→ **PROBLEMA**: Trascrivi senza alcuna modifica le righe che vanno da quella contenente "genus: Graphosoma" fino a quella contenente "genus: Spizella", entrambe incluse.

--*--

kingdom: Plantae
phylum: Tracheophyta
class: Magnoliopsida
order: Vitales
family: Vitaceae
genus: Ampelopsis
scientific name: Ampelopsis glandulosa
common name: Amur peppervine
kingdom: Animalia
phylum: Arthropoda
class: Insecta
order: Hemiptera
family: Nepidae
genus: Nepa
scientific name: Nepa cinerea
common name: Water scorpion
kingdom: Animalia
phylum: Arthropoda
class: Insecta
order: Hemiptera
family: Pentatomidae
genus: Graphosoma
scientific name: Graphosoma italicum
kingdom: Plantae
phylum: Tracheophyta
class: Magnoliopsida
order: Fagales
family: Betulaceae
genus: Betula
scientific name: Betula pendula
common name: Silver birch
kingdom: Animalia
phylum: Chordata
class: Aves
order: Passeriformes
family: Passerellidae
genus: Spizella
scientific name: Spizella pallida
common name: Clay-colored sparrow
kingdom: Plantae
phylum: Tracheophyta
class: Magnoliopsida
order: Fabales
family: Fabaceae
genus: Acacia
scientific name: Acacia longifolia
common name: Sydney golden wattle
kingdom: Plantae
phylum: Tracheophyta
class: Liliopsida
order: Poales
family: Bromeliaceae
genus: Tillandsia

--*--

→ **RISPOSTA**:
genus: Graphosoma
scientific name: Graphosoma italicum
kingdom: Plantae
phylum: Tracheophyta
class: Magnoliopsida
order: Fagales
family: Betulaceae
genus: Betula
scientific name: Betula pendula
common name: Silver birch
kingdom: Animalia
phylum: Chordata
class: Aves
order: Passeriformes
family: Passerellidae
genus: Spizella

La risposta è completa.